Arbiter snailfish

Scientific classification
- Kingdom: Animalia
- Phylum: Chordata
- Class: Actinopterygii
- Order: Perciformes
- Suborder: Cottoidei
- Family: Liparidae
- Genus: Careproctus
- Species: C. kamikawai
- Binomial name: Careproctus kamikawai Orr, 2012

= Careproctus kamikawai =

- Genus: Careproctus
- Species: kamikawai
- Authority: Orr, 2012

Species of ray-finned fish

Careproctus kamikawai, the arbiter snailfish, is a species of snailfish in the family Liparidae, found in the lower parts of the eastern central Pacific Ocean near California. This species is benthopelagic, living at depths between 468 and 1399 m.
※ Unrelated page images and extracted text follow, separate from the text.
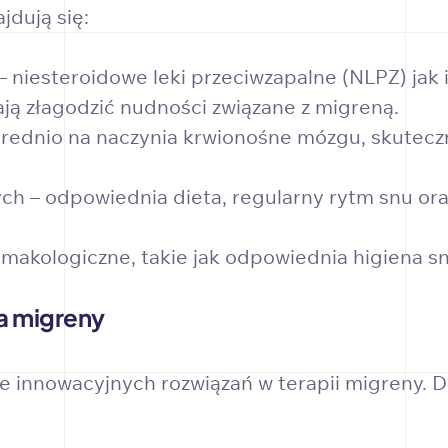
jdują się:
 niesteroidowe leki przeciwzapalne (NLPZ) jak 
ą złagodzić nudności związane z migreną.
ośrednio na naczynia krwionośne mózgu, skutecz
ch – odpowiednia dieta, regularny rytm snu ora
akologiczne, takie jak odpowiednia higiena snu
a migreny
e innowacyjnych rozwiązań w terapii migreny.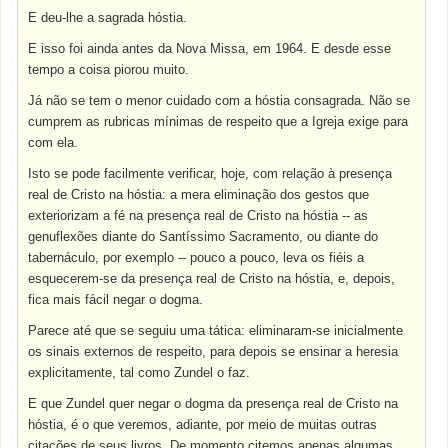
E deu-lhe a sagrada hóstia.
E isso foi ainda antes da Nova Missa, em 1964. E desde esse
tempo a coisa piorou muito.
Já não se tem o menor cuidado com a hóstia consagrada. Não se
cumprem as rubricas mínimas de respeito que a Igreja exige para
com ela.
Isto se pode facilmente verificar, hoje, com relação à presença
real de Cristo na hóstia: a mera eliminação dos gestos que
exteriorizam a fé na presença real de Cristo na hóstia -- as
genuflexões diante do Santíssimo Sacramento, ou diante do
tabernáculo, por exemplo -- pouco a pouco, leva os fiéis a
esquecerem-se da presença real de Cristo na hóstia, e, depois,
fica mais fácil negar o dogma.
Parece até que se seguiu uma tática: eliminaram-se inicialmente
os sinais externos de respeito, para depois se ensinar a heresia
explicitamente, tal como Zundel o faz.
E que Zundel quer negar o dogma da presença real de Cristo na
hóstia, é o que veremos, adiante, por meio de muitas outras
citações de seus livros. De momento citemos apenas algumas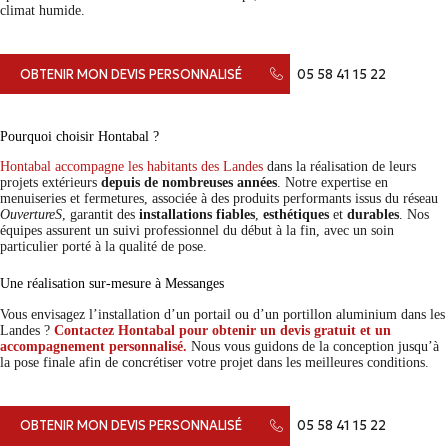
climat humide.
OBTENIR MON DEVIS PERSONNALISÉ
05 58 41 15 22
Pourquoi choisir Hontabal ?
Hontabal accompagne les habitants des Landes
dans la réalisation de leurs
projets extérieurs
depuis de nombreuses années
. Notre expertise en
menuiseries et fermetures, associée à des produits performants issus du réseau
OuvertureS
, garantit des
installations fiables
,
esthétiques
et
durables
. Nos
équipes assurent un suivi professionnel du début à la fin, avec un soin
particulier porté à la qualité de pose.
Une réalisation sur-mesure à Messanges
Vous envisagez l’installation d’un portail ou d’un portillon aluminium dans les
Landes ?
Contactez Hontabal pour obtenir un devis gratuit et un
accompagnement personnalisé.
Nous vous guidons de la conception jusqu’à
la pose finale afin de concrétiser votre projet dans les meilleures conditions.
OBTENIR MON DEVIS PERSONNALISÉ
05 58 41 15 22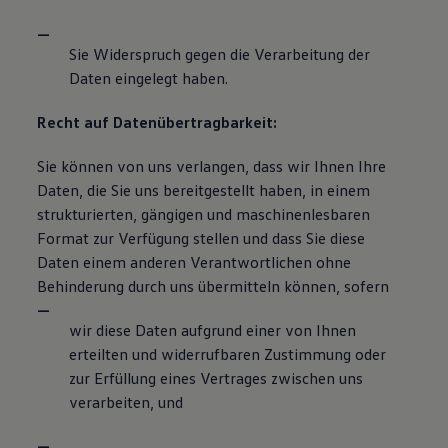
Sie Widerspruch gegen die Verarbeitung der
Daten eingelegt haben.
Recht auf Datenübertragbarkeit:
Sie können von uns verlangen, dass wir Ihnen Ihre
Daten, die Sie uns bereitgestellt haben, in einem
strukturierten, gängigen und maschinenlesbaren
Format zur Verfügung stellen und dass Sie diese
Daten einem anderen Verantwortlichen ohne
Behinderung durch uns übermitteln können, sofern
wir diese Daten aufgrund einer von Ihnen
erteilten und widerrufbaren Zustimmung oder
zur Erfüllung eines Vertrages zwischen uns
verarbeiten, und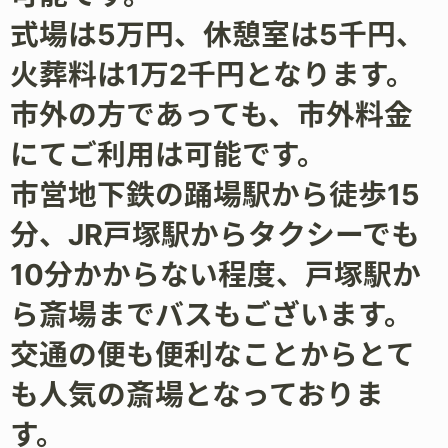
式場は5万円、休憩室は5千円、
火葬料は1万2千円となります。
市外の方であっても、市外料金
にてご利用は可能です。
市営地下鉄の踊場駅から徒歩15
分、JR戸塚駅からタクシーでも
10分かからない程度、戸塚駅か
ら斎場までバスもございます。
交通の便も便利なことからとて
も人気の斎場となっておりま
す。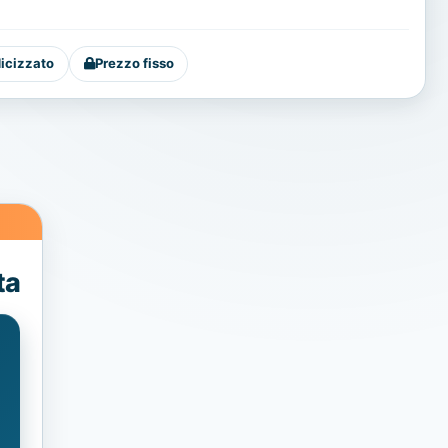
dicizzato
Prezzo fisso
ta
The species was first described by American fisheries biologist James Wilder Orr in 2012, naming the species after Dan J. Kamikawa who collected the holotype. This snailfish has trilobed teeth, a large suction disk, and a large gill opening.

== Description ==
Careproctus kamikawai is similar in appearance to C. ovigerus, but has trilobate teeth on both jaws instead of the simpler teeth in C. ovigerus. C. kamikawai has 43-45 soft dorsal rays, 36-38 soft anal rays, and 48-50 vertebrae. Ripe females measure around 15.3 cm SL, and have yolked eggs ranging in size from 3.5 to 4.5 mm, while unripe females measure 13.6 cm and have un-yolked eggs 0.5-1.5 mm. Females attain a maximum of 17.5 cm TL.